53. The following explanation is taken from a teaching given by a spirit on this subject:
“Jesus was not carried by an evil spirit, as above affirmed; but he wished to make men comprehend that humanity is subject to failure, and that it must always be on guard against the bad inspirations to which its weak nature is subjected. The temptation of Jesus is, then, a figure of speech, and one must be blind to take it literally. Why would you desire that the Messiah, the ‘Word’ of God incarnate, should be submitted for a time, however short, to the suggestions of the Devil; and that, as the evangelist Luke writes, the Devil had quitted him for a time, which would make one imagine that he would yet be submitted to his power? No; comprehend better the teachings which have been given you. The Spirit of Evil had no power over the Spirit of Goodness. No one has been said to have seen Jesus upon the temple or upon the mountain. Certainly, if it had been a fact, it would have been noticed by the people. The temptation was then not a material or physical act. As to the moral side of it, could you admit that the spirit of darkness could tempt him who knew his origin and power with the words: ‘Adore me, and I will give you all the kingdoms of the Earth?’ The devil in that case must have been ignorant of who he was, to whom he made such offers, which is not probable. If he knew him, his proposition was nonsensical; for he must have well known that he would repel one who came to ruin his empire over men.
“Comprehend the sense of this parable; for it is one, as well as the ‘Prodigal Son’ and the ‘Good Samaritan.’ One shows us the dangers men run if they resist not this inmost voice, which constantly cries, ‘you can be more than you are; you can possess more than you now possess; you can grow great, increase, acquire. Listen to the voice of ambition, and all your wishes will be fulfilled.’ It shows to you the danger and the means of evading it, by saying to the evil inspirations, ‘Away from me, Satan!’ or, in other words: ‘go away from me, temptation.’

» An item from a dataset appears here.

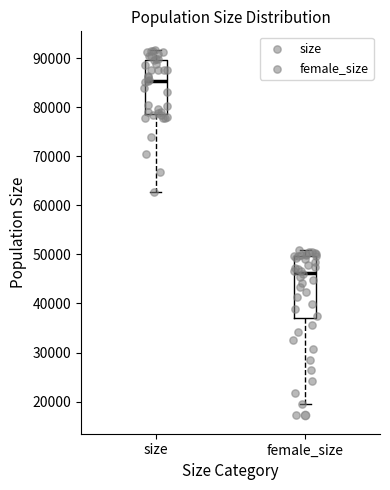

Reading left to right, read every box against the y-axis: the position of its median line, the range the box covers, and the ends of its whiskers. The values are not printed on the chart, so give them approximately, as read against the axis.

size: median 85000, box 79000 to 90000, whiskers 63000 to 92000
female_size: median 46000, box 37000 to 50000, whiskers 19000 to 51000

The other two parables show what hope there is for him who, too feeble to cope with temptation, has succumbed to it. It shows you the father blessing the repentant child, and according to him with love the pardon implored. They show you that the guilty, the schismatic, the man who is repelled by his brother, as being worth more in the eyes of the Supreme Judge than those who despise him because that he practices the virtues taught by the law of love.
“Weigh well the teachings given in the Gospels; learn to distinguish the proper sense from the figurative; and the errors which have blinded you so many centuries will, little by little, be effaced, in order to make place for the brilliant light of truth.” — Bordeaux, 1862, by St. John the Evangelist.